DIRECTIVE
Repeat every item below word for word.

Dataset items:
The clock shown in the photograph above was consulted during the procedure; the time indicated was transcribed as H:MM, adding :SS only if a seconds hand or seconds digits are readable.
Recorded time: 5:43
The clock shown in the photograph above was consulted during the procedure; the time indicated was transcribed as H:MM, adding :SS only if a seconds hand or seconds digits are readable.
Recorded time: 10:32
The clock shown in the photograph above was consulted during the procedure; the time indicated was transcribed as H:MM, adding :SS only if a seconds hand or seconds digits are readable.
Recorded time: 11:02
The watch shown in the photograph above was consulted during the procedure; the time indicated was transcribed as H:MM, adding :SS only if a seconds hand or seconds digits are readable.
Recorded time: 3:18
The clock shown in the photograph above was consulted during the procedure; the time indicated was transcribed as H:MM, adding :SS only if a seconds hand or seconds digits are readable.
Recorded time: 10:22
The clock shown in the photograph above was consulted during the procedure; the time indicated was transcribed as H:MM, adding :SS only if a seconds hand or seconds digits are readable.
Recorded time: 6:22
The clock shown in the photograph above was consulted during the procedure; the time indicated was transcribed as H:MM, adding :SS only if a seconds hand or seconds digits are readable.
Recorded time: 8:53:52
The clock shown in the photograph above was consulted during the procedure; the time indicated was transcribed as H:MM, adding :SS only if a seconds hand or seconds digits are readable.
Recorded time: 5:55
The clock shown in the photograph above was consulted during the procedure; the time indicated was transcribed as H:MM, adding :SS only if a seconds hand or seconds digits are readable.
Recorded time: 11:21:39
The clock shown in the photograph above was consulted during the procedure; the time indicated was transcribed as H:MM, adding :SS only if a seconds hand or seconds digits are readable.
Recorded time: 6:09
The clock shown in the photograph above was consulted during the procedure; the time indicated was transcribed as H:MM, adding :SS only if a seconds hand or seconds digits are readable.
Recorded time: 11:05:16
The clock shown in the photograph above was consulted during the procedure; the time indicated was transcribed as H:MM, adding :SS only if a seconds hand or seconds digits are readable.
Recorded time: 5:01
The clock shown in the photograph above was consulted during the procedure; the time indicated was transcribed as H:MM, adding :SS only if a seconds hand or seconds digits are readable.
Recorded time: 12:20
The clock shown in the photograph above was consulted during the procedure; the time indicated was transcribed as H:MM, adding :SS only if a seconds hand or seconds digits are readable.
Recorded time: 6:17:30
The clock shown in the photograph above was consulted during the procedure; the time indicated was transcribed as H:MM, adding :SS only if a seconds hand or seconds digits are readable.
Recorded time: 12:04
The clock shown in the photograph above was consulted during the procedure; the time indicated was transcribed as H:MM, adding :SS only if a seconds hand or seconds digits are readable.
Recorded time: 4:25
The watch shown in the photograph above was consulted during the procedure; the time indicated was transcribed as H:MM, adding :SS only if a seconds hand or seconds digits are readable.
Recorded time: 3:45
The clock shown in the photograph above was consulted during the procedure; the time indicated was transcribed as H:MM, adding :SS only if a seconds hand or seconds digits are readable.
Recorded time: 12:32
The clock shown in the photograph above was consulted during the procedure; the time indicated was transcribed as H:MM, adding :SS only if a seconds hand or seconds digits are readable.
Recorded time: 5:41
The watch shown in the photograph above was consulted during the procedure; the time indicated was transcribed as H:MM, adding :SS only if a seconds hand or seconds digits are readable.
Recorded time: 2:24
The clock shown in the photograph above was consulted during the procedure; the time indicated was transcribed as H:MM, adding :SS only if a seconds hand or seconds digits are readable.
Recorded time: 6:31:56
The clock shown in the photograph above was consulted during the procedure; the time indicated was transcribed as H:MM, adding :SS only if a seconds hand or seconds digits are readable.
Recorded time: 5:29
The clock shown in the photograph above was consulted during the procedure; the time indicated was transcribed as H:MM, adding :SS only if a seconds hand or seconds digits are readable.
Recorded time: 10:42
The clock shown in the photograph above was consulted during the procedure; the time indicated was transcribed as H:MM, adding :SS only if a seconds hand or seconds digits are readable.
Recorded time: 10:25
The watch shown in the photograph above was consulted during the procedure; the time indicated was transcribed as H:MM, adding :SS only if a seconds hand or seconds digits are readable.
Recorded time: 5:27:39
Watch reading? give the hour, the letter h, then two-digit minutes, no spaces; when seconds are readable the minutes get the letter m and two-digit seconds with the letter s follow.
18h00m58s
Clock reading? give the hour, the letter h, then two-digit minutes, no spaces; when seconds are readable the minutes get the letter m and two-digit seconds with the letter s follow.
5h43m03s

TASK ANSWER
The clock shown in the photograph above was consulted during the procedure; the time indicated was transcribed as H:MM, adding :SS only if a seconds hand or seconds digits are readable.
Recorded time: 5:43
The clock shown in the photograph above was consulted during the procedure; the time indicated was transcribed as H:MM, adding :SS only if a seconds hand or seconds digits are readable.
Recorded time: 10:32
The clock shown in the photograph above was consulted during the procedure; the time indicated was transcribed as H:MM, adding :SS only if a seconds hand or seconds digits are readable.
Recorded time: 11:02
The watch shown in the photograph above was consulted during the procedure; the time indicated was transcribed as H:MM, adding :SS only if a seconds hand or seconds digits are readable.
Recorded time: 3:18
The clock shown in the photograph above was consulted during the procedure; the time indicated was transcribed as H:MM, adding :SS only if a seconds hand or seconds digits are readable.
Recorded time: 10:22
The clock shown in the photograph above was consulted during the procedure; the time indicated was transcribed as H:MM, adding :SS only if a seconds hand or seconds digits are readable.
Recorded time: 6:22
The clock shown in the photograph above was consulted during the procedure; the time indicated was transcribed as H:MM, adding :SS only if a seconds hand or seconds digits are readable.
Recorded time: 8:53:52
The clock shown in the photograph above was consulted during the procedure; the time indicated was transcribed as H:MM, adding :SS only if a seconds hand or seconds digits are readable.
Recorded time: 5:55
The clock shown in the photograph above was consulted during the procedure; the time indicated was transcribed as H:MM, adding :SS only if a seconds hand or seconds digits are readable.
Recorded time: 11:21:39
The clock shown in the photograph above was consulted during the procedure; the time indicated was transcribed as H:MM, adding :SS only if a seconds hand or seconds digits are readable.
Recorded time: 6:09
The clock shown in the photograph above was consulted during the procedure; the time indicated was transcribed as H:MM, adding :SS only if a seconds hand or seconds digits are readable.
Recorded time: 11:05:16
The clock shown in the photograph above was consulted during the procedure; the time indicated was transcribed as H:MM, adding :SS only if a seconds hand or seconds digits are readable.
Recorded time: 5:01
The clock shown in the photograph above was consulted during the procedure; the time indicated was transcribed as H:MM, adding :SS only if a seconds hand or seconds digits are readable.
Recorded time: 12:20
The clock shown in the photograph above was consulted during the procedure; the time indicated was transcribed as H:MM, adding :SS only if a seconds hand or seconds digits are readable.
Recorded time: 6:17:30
The clock shown in the photograph above was consulted during the procedure; the time indicated was transcribed as H:MM, adding :SS only if a seconds hand or seconds digits are readable.
Recorded time: 12:04
The clock shown in the photograph above was consulted during the procedure; the time indicated was transcribed as H:MM, adding :SS only if a seconds hand or seconds digits are readable.
Recorded time: 4:25
The watch shown in the photograph above was consulted during the procedure; the time indicated was transcribed as H:MM, adding :SS only if a seconds hand or seconds digits are readable.
Recorded time: 3:45
The clock shown in the photograph above was consulted during the procedure; the time indicated was transcribed as H:MM, adding :SS only if a seconds hand or seconds digits are readable.
Recorded time: 12:32
The clock shown in the photograph above was consulted during the procedure; the time indicated was transcribed as H:MM, adding :SS only if a seconds hand or seconds digits are readable.
Recorded time: 5:41
The watch shown in the photograph above was consulted during the procedure; the time indicated was transcribed as H:MM, adding :SS only if a seconds hand or seconds digits are readable.
Recorded time: 2:24
The clock shown in the photograph above was consulted during the procedure; the time indicated was transcribed as H:MM, adding :SS only if a seconds hand or seconds digits are readable.
Recorded time: 6:31:56
The clock shown in the photograph above was consulted during the procedure; the time indicated was transcribed as H:MM, adding :SS only if a seconds hand or seconds digits are readable.
Recorded time: 5:29
The clock shown in the photograph above was consulted during the procedure; the time indicated was transcribed as H:MM, adding :SS only if a seconds hand or seconds digits are readable.
Recorded time: 10:42
The clock shown in the photograph above was consulted during the procedure; the time indicated was transcribed as H:MM, adding :SS only if a seconds hand or seconds digits are readable.
Recorded time: 10:25
The watch shown in the photograph above was consulted during the procedure; the time indicated was transcribed as H:MM, adding :SS only if a seconds hand or seconds digits are readable.
Recorded time: 5:27:39
Watch reading? give the hour, the letter h, then two-digit minutes, no spaces; when seconds are readable the minutes get the letter m and two-digit seconds with the letter s follow.
18h00m58s
Clock reading? give the hour, the letter h, then two-digit minutes, no spaces; when seconds are readable the minutes get the letter m and two-digit seconds with the letter s follow.
5h43m03s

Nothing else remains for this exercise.